Class: Physiological disorders

Common Name

Oedema and edema

Potential Hosts

All plants can be affected by oedema

In short

This disorder occurs mainly during a sudden change of climate when humidity goes up rapidly and temperatures drop quickly. Such a change within a short period of time will result in plants taking up more water than their leaves can transpire. The outcome will be an excess of watery fluid accumulating in the plant tissues.


Formation of numerous small, water-soaked blisters appear mainly along the veins of the undersides of leaves. These blisters will erupt forming brown, corky growths. In time, the leaves may turn yellow and fall off.

In greenhouses, oedema formation can take place within hours.

Control measures

Take actions in order to reduce moisture levels:

*Temporarily lowering the amount of irrigation.
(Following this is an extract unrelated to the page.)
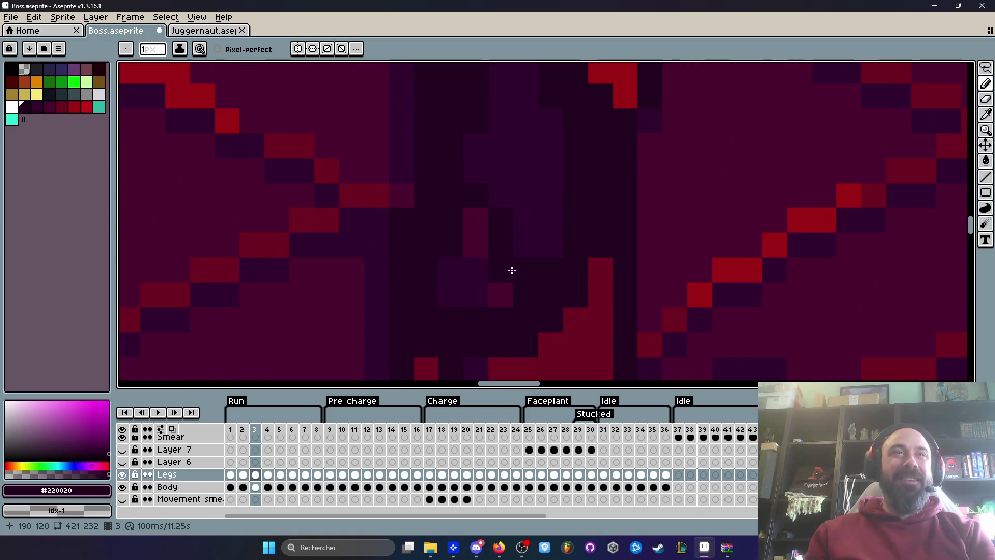
pyautogui.moveTo(482, 193); pyautogui.dragTo(499, 261)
*In closed structures: Improve air circulation, promote drying foliage, and shorten the duration of wetting periods by introducing net curtain vented areas.
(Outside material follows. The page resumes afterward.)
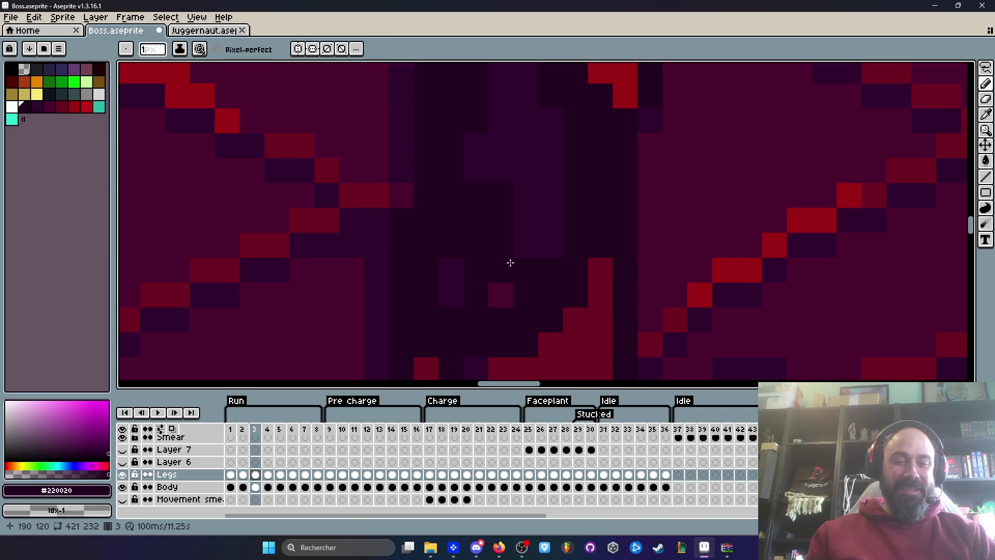
pyautogui.press('i')
pyautogui.press('b')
Caution and careful notice should be taken when using any plant protection products (insecticides, fungicides, and herbicides). It is the grower’s sole responsibility to keep track of the legal uses and permissions with respect to the laws in their country and destination markets. Always read the instructions written on labels, and in a case of contradiction, work in accordance to the product label. Keep in mind that information written on the label usually applies to local markets. Pest control products intended for organic farming are generally considered to be less effective in comparison to conventional products. When dealing with organic, biologic, and to some extent a small number of conventional chemical products, a complete eradication of a pest or disease will often require several iterations of a specific treatment or combination of treatments.